The cynic in me thinks they like having the extra revenue.
In fact, the incentives are diametrically opposed in that almost every one of them makes more money when our builds take longer to run, regardless of the reason. So they are financially disincentivized to build anything that could make them faster, or even make it easier to limit the duration, as is the case here. When it does happen, it's a rare triumph of some combination of people with genuinely good intentions, customer demand, and competitive pressure, over the demand for financial returns that every company has to eventually come to terms with, and not sustainable over the super long term.
The ones that let us host our own runners at least offer us an escape hatch where we can opt out of the diametrically opposed incentive structure and back into a still-not-aligned but neutral one, but then we give up much of the benefits of CI as a SaaS and have to spend engineering hours building and maintaining our own build infrastructure at a significant cost.
Let's not forget that traditional CI in itself is already a commodity where providers sell us dumb CI minutes that we have to spend our own eng hours engineering deployment and testing solutions on top of, and eventually have to sink entire full-time engineering teams' worth of hours into fighting against the natural tendency for these systems to get slower as we add more code and people.
I believe the solution is deployment & testing platforms tailored to specific technologies, meticulously engineered to be so ridiculously fast that they can reasonably be offered as an all-you-can-eat plan for a fixed monthly price per seat, instead of the industry standard usage-based pricing of traditional CI providers. This aligns incentives much better in that slow builds hurt the provider's bottom line as much as they hurt customers' engineering productivity, and on the flip side it financially incentivizes constant investments into making the system even faster from the provider side since faster builds means they can serve more customers on the same hardware and pocket the difference as profit.
Shameless plug: I've been building one of these platforms at https://reflame.app. Reflame can deploy client-rendered React web apps in milliseconds, fast enough to make deploying to the internet feel like local dev.
Github should send a bunch of money to the act developer - I know I wouldn't have used Github actions at all without act existing, I'm sure other people must be in the same situation. (Though I'm not paying Github either, so perhaps I'm not a target customer...)
I've found it especially useful for fixing complex workflows or working with custom actions. It's not strictly needed, but it does speed up your workflow once you figure out the kinks.
* Scheduled actions basically never run anywhere close to on schedule. If you schedule something to run every 13 minutes, it may just run 1-3 times an hour with random 30 minute to 1 hour waits in between executions.
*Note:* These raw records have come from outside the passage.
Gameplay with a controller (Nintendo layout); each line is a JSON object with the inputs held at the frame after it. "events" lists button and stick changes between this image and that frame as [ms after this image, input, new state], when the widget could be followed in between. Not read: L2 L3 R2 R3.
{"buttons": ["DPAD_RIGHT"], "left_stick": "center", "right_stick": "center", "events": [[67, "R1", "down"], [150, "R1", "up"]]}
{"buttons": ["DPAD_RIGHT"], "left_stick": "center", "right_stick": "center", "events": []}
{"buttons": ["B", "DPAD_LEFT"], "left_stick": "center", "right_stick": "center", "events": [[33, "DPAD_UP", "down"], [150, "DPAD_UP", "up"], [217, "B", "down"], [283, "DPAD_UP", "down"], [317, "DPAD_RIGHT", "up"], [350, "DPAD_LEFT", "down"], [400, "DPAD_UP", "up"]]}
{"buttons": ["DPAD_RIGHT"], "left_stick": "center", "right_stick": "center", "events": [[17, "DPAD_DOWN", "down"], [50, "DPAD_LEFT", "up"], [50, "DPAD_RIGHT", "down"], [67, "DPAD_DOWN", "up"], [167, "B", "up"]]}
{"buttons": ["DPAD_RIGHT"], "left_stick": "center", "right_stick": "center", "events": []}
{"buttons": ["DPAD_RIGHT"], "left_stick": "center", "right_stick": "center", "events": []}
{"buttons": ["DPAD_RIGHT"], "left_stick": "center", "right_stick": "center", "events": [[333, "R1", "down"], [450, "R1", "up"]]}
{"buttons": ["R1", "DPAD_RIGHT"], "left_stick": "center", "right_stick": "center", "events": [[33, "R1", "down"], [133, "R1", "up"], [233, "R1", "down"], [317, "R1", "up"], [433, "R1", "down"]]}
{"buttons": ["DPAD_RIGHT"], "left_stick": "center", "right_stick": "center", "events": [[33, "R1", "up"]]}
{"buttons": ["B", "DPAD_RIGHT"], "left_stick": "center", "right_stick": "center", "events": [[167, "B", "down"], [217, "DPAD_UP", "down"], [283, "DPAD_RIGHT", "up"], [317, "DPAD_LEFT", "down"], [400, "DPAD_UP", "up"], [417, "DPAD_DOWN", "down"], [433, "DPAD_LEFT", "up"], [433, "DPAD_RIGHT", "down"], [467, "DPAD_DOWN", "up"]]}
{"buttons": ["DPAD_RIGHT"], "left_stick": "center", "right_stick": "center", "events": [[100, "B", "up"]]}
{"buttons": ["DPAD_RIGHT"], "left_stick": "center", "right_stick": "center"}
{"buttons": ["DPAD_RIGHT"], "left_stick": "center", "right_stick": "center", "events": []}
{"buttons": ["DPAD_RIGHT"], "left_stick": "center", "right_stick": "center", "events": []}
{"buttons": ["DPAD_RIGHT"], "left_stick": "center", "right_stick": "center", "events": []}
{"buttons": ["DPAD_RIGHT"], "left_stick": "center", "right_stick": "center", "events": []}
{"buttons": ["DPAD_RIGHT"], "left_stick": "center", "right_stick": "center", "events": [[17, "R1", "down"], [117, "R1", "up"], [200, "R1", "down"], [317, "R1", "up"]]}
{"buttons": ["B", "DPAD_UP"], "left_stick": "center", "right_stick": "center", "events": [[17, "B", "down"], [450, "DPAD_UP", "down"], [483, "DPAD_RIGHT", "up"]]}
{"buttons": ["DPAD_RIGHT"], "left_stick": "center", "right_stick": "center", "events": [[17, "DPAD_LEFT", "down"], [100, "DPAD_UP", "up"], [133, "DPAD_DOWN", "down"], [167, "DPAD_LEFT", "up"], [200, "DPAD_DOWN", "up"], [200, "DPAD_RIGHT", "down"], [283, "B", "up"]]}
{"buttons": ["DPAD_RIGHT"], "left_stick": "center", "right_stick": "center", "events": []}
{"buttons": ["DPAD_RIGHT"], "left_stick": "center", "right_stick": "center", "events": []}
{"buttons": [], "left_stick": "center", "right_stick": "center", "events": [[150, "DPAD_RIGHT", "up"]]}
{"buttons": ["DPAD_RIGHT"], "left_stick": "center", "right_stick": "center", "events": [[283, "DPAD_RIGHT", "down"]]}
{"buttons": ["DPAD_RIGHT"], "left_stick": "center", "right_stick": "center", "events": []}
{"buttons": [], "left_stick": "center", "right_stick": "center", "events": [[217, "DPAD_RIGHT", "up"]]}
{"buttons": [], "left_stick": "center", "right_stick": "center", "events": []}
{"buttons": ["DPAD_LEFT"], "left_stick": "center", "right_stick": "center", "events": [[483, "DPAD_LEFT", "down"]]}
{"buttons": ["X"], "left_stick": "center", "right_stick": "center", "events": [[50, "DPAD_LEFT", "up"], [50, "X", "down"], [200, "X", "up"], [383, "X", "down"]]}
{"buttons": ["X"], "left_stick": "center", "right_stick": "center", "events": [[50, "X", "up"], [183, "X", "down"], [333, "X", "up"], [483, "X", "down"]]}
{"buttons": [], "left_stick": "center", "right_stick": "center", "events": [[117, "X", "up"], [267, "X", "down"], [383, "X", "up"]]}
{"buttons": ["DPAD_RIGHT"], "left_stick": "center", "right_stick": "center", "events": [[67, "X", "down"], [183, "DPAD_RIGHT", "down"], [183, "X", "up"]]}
* Triggering a workflow as a result of an action from another workflow doesn't work if you're using the GITHUB_TOKEN as part of the action. Github does this to prevent accidental recursion, but it forces you to either use insecure PATs or rearchitect how to handle chained events: https://docs.github.com/en/actions/using-workflows/triggerin...
I miss the days of setting the clock/date to avoid time bombs in software builds. "back in my day, things were so much easier!" now, I would not be surprised if the teams working on these kinds of lock outs are larger than the teams building the product.
I welcome their anti-recursion measures because I fought in the recursive clone wars and no one should have to support any systems that allow that.
I'm not talking about using this on a free tier or something. Github actions are billed monthly. This goes way beyond just not having a tight SLA. Precision isn't even the ask here. It's one thing if a job scheduled to run every 10 minutes occasionally takes 12 or 13 in between runs. It's a completely different matter if it takes an hour.
Having some safe-guards against unbounded recursion is one thing, but the escape hatch for it right now is to use less secure credentials. That's just madness.
As much intelligence as possible ought to be pushed down to and tested and debugged on the script level so that you're left with little more than a linear sequence of 4-5 commands in your YAML.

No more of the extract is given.